- _Texto mostrado_
==================================================
Comprar una vivienda en la Gran Málaga ya exige un esfuerzo económico comparable al de las capitales más caras de España. Según el Informe Anual 2025 del Banco de España, los hogares no propietarios necesitan 10 años de salario neto medio para adquirir una vivienda en la ciudad. Ese esfuerzo apenas se reduce al mudarse a la periferia: solo baja a 9,7 años. En comparación, en Barcelona el ahorro es del 20 % y en Madrid del 12 %. La presión es aún mayor para los jóvenes: necesitan 12,4 años de ingresos en la capital malagueña.
¿Por qué comprar un piso en Málaga es tan caro como en Madrid?
El precio medio por metro cuadrado en Málaga supera los 2.800 €/m² en zonas consolidadas como el centro histórico o El Palo. La escasez de oferta nueva, la alta demanda de extranjeros y la especulación en suelo urbano han impulsado los costes. Además, el stock de vivienda protegida representa menos del 4 % del total en la provincia, muy por debajo del 15 % recomendado por la UE.
La presión de la demanda internacional
Málaga es el segundo destino más buscado por compradores extranjeros en España, tras Alicante. En 2025, el 31 % de las compraventas en la capital fueron realizadas por no residentes. Esto ha desplazado a los compradores locales, especialmente a los jóvenes y a las familias con ingresos medios.
¿Qué dice la ley sobre la vivienda en Málaga?
La Ley de Vivienda 2023 obliga a los ayuntamientos con más de 50.000 habitantes a destinar al menos el 30 % de los suelos urbanizables a vivienda protegida. Sin embargo, el Ayuntamiento de Málaga aún no ha aprobado su Plan General de Ordenación Urbana (PGOU) actualizado, lo que impide ejecutar esa obligación. El retraso legal genera incertidumbre y frena la construcción de vivienda asequible.
El impacto del Plan Especial de Suelo Urbano (PESU)
El PESU, aprobado en 2024, identificó 1.200 hectáreas para desarrollo residencial. Pero solo el 12 % está calificado como suelo para vivienda de protección oficial (VPO). El resto se destina a promoción libre, lo que refuerza la dinámica de precios al alza.
¿Cómo afecta esto a la economía local?
El encarecimiento de la vivienda está frenando la llegada de talento joven y especializado. Según el Instituto de Estadística de Andalucía, el 42 % de los jóvenes malagueños entre 25 y 35 años sigue viviendo con sus padres. Esto reduce el consumo local, frena la creación de nuevos hogares y disminuye la recaudación en Impuesto sobre Transmisiones Patrimoniales (ITP) y Impuesto sobre Bienes Inmuebles (IBI).
==================================================
- _Tareas del ejercicio_
A. En el texto sobre la vivienda en Málaga, ¿qué porcentaje de las compraventas en la capital hicieron los no residentes en 2025?
B. Sigue el texto sobre la vivienda en Málaga a partir de donde termina.
Los ítems vienen de otra fuente.

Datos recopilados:
==================================================
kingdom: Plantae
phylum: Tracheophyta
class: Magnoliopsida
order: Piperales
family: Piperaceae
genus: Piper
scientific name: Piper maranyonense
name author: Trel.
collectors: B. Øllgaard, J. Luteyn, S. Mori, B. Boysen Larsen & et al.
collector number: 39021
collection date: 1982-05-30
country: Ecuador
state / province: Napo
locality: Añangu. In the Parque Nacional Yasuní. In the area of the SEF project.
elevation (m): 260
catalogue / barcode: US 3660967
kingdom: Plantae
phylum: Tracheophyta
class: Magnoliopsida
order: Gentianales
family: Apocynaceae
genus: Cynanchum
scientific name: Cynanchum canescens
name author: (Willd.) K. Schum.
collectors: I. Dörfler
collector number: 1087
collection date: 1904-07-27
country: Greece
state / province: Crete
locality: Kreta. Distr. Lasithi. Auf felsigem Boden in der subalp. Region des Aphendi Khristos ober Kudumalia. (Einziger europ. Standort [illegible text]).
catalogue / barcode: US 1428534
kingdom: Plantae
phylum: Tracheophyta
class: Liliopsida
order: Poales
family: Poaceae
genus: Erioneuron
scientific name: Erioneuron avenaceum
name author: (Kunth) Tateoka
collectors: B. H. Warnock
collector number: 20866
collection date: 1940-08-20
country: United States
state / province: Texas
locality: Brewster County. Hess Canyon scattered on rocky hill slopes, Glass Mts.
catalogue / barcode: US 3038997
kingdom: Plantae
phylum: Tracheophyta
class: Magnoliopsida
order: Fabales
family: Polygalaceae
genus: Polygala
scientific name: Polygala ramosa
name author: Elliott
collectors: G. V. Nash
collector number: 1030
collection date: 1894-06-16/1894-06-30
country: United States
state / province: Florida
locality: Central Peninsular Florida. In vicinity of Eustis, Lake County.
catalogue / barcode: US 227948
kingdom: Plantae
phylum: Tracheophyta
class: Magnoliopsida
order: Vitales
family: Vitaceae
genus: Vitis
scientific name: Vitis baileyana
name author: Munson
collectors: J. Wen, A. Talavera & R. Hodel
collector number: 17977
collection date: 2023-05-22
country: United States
==================================================
- _Respuestas por tarea_
A. El 31 %.

B.
La brecha salarial y la capacidad de ahorro
El salario medio anual en Málaga es de 24.100 €, un 18 % por debajo de la media nacional. Pero el precio medio de una vivienda de 80 m² ronda los 225.000 €. Eso implica un esfuerzo de 9,3 años de ingresos brutos —sin contar gastos de hipoteca, notaría o impuestos—. En Madrid, el esfuerzo es de 9,8 años, y en Barcelona, de 9,5.
¿Qué datos clave revela el Banco de España?
- El esfuerzo para comprar en Málaga es el más alto entre las seis ciudades más pobladas de España.
- En la periferia de Málaga, el ahorro frente a la capital es solo del 2,5 %, frente al 20 % en Barcelona.
- Los jóvenes necesitan 12,4 años de ingresos netos para comprar en la ciudad —frente a 8,3 años en la media nacional.
- El stock de vivienda protegida en la provincia representa menos del 4 % del total.
- El 31 % de las compraventas en 2025 fueron realizadas por no residentes en España.
El contexto actual muestra una paradoja: Málaga crece como polo tecnológico y turístico, pero su mercado residencial se ha convertido en un obstáculo estructural para su desarrollo sostenible. Sin políticas locales coordinadas con el marco estatal de la Ley de Vivienda, la brecha entre ingresos y precios seguirá ampliándose. La falta de actualización del PGOU y la baja dotación de suelo para VPO profundizan la exclusión residencial. Económicamente, esto frena la inversión en consumo y servicios, y legalmente, deja a la ciudad en riesgo de sanciones por incumplimiento de obligaciones estatales y europeas.